As ações coletivas foram selecionadas pela 15ª Vara Cível de Campo Grande e estão sendo conduzidas em salas reservadas, com acesso restrito. O foco das queixas é o forte odor atribuído à atuação do frigorífico na região — apontado por moradores como “insustentável”.
Segundo conciliadores que atuam no mutirão, a companhia não demonstrou interesse em dialogar, mesmo estando na fase inicial dos processos, quando ainda é possível buscar uma resolução amigável. “Estamos na etapa de contestação, momento ideal para um possível acordo, mas a empresa segue sem apresentar qualquer abertura para negociação”, informou uma das responsáveis pelas sessões.

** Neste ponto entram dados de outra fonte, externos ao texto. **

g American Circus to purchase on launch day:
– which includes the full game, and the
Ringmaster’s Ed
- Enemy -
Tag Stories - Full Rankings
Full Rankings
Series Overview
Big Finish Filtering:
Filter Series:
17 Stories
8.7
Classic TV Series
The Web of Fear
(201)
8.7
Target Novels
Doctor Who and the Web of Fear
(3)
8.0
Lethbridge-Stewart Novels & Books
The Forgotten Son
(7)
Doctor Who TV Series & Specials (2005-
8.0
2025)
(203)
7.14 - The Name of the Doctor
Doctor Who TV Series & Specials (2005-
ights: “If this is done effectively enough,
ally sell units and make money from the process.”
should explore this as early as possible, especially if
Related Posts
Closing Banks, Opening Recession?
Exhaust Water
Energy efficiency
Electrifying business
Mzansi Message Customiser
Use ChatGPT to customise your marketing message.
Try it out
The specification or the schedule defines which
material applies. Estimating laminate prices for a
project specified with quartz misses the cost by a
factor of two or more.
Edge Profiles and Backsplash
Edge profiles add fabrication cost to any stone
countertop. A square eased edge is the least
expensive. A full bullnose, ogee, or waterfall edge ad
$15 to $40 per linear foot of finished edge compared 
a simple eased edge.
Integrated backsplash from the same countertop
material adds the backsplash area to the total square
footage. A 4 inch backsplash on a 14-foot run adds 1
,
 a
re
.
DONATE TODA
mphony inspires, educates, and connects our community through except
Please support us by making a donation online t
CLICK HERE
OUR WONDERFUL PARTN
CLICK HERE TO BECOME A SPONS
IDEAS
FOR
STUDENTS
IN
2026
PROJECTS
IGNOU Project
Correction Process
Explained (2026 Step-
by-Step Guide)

Entre os argumentos da empresa está a alegação de que a área de onde emana o mau cheiro não pertence ao frigorífico, o que tem impedido o avanço das audiências. “Sem proposta ou sinalização de disposição ao diálogo, as audiências são encerradas imediatamente”, completou a conciliadora.

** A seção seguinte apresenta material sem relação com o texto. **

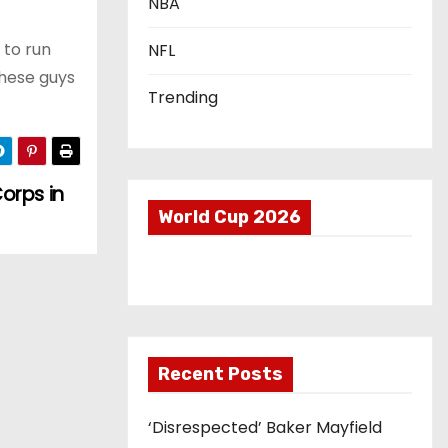
NBA
 to run
NFL
these guys
Trending
orps in
World Cup 2026
Recent Posts
‘Disrespected’ Baker Mayfield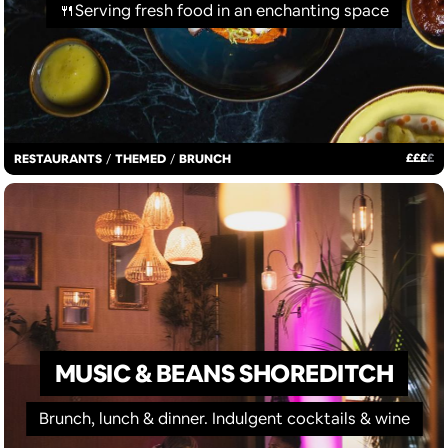
🍴Serving fresh food in an enchanting space
£
£
£
£
RESTAURANTS
/
THEMED
/
BRUNCH
MUSIC & BEANS SHOREDITCH
Brunch, lunch & dinner. Indulgent cocktails & wine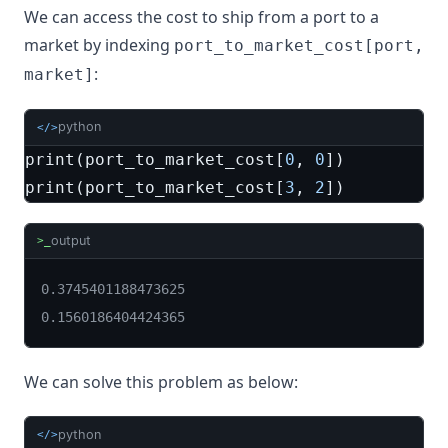
We can access the cost to ship from a port to a
market by indexing
port_to_market_cost[port,
:
market]
python
</>
print
(
port_to_market_cost
[
0
,
0
])
print
(
port_to_market_cost
[
3
,
2
])
output
>_
0.3745401188473625

0.1560186404424365
We can solve this problem as below:
python
</>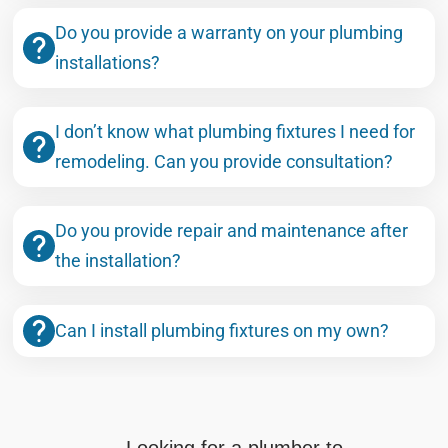
Do you provide a warranty on your plumbing
installations?
I don’t know what plumbing fixtures I need for
remodeling. Can you provide consultation?
Do you provide repair and maintenance after
the installation?
Can I install plumbing fixtures on my own?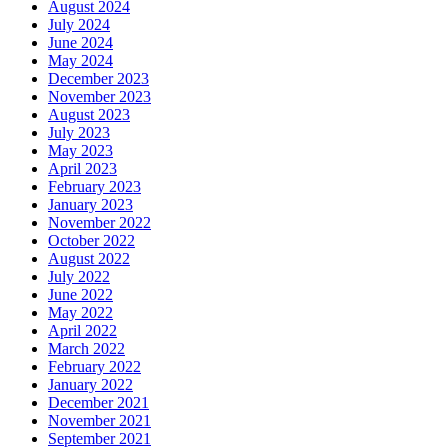
August 2024
July 2024
June 2024
May 2024
December 2023
November 2023
August 2023
July 2023
May 2023
April 2023
February 2023
January 2023
November 2022
October 2022
August 2022
July 2022
June 2022
May 2022
April 2022
March 2022
February 2022
January 2022
December 2021
November 2021
September 2021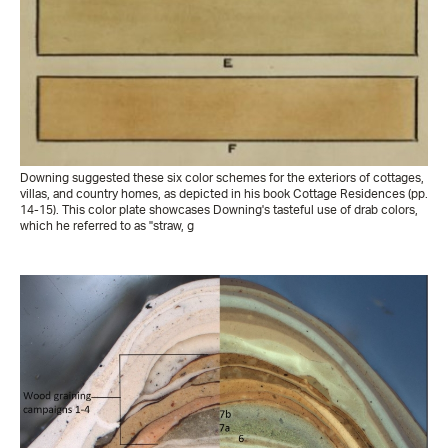
Downing suggested these six color schemes for the exteriors of cottages,
villas, and country homes, as depicted in his book Cottage Residences (pp.
14-15). This color plate showcases Downing's tasteful use of drab colors,
which he referred to as "straw, g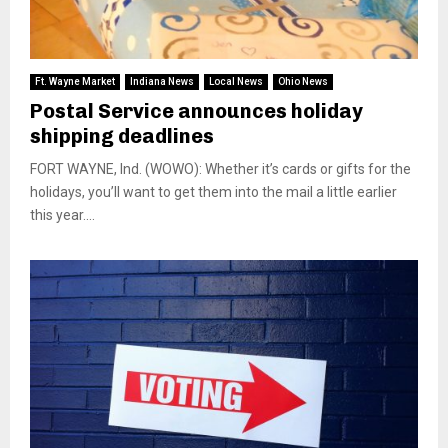
Ft. Wayne Market
Indiana News
Local News
Ohio News
Postal Service announces holiday
shipping deadlines
FORT WAYNE, Ind. (WOWO): Whether it’s cards or gifts for the
holidays, you’ll want to get them into the mail a little earlier
this year....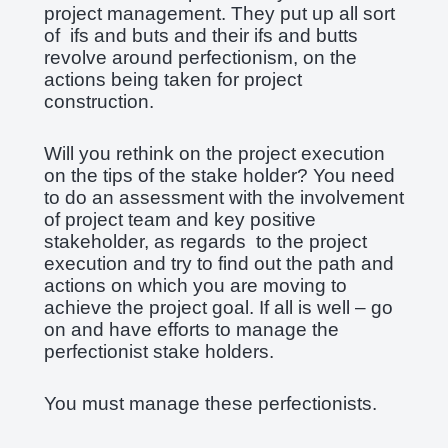
project management. They put up all sort
of ifs and buts and their ifs and butts
revolve around perfectionism, on the
actions being taken for project
construction.
Will you rethink on the project execution
on the tips of the stake holder? You need
to do an assessment with the involvement
of project team and key positive
stakeholder, as regards to the project
execution and try to find out the path and
actions on which you are moving to
achieve the project goal. If all is well – go
on and have efforts to manage the
perfectionist stake holders.
You must manage these perfectionists.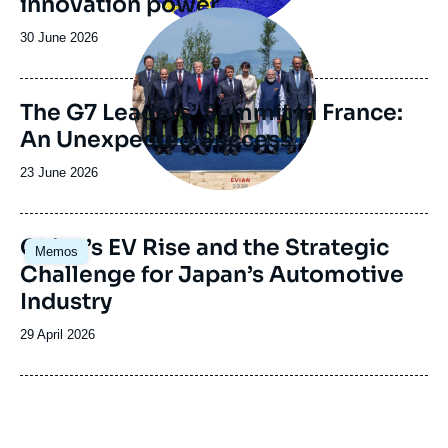
innovation power
Image
principale
Date
30 June 2026
de
publication
The G7 Leaders’ Summit in France:
An Unexpected Success
Date
23 June 2026
de
publication
Image
China’s EV Rise and the Strategic
Memos
principale
Challenge for Japan’s Automotive
Industry
Date
29 April 2026
de
publication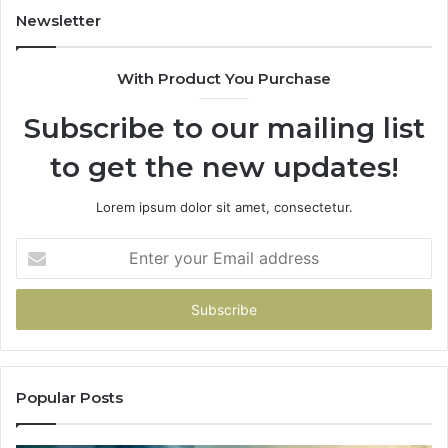
Newsletter
With Product You Purchase
Subscribe to our mailing list
to get the new updates!
Lorem ipsum dolor sit amet, consectetur.
Enter
your
Email
address
Popular Posts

Os pedidos de indenização por danos morais variam entre R$ 25 mil e R$ 75 mil. Moradores relatam prejuízos à qualidade de vida, ao convívio social e à saúde emocional, em razão do odor constante.
Justiça aperta o cerco
As audiências ocorrem dentro de um esforço nacional proposto pelo Conselho Nacional de Justiça, com o objetivo de incentivar soluções consensuais em casos de impacto ambiental. O juiz responsável pelo caso advertiu que a ausência injustificada de qualquer uma das partes poderá resultar em penalidades, incluindo multa de até 2% do valor da causa.
A organização do mutirão está sob responsabilidade do Núcleo Permanente de Métodos Consensuais de Solução de Conflitos e da Justiça Restaurativa, com participação ativa de magistrados ligados ao grupo ambiental do Tribunal de Justiça do Estado.
As sessões são realizadas presencialmente e por videoconferência. Caso haja consenso, o acordo é homologado judicialmente. Quando não há entendimento entre as partes, o processo segue para tramitação regular.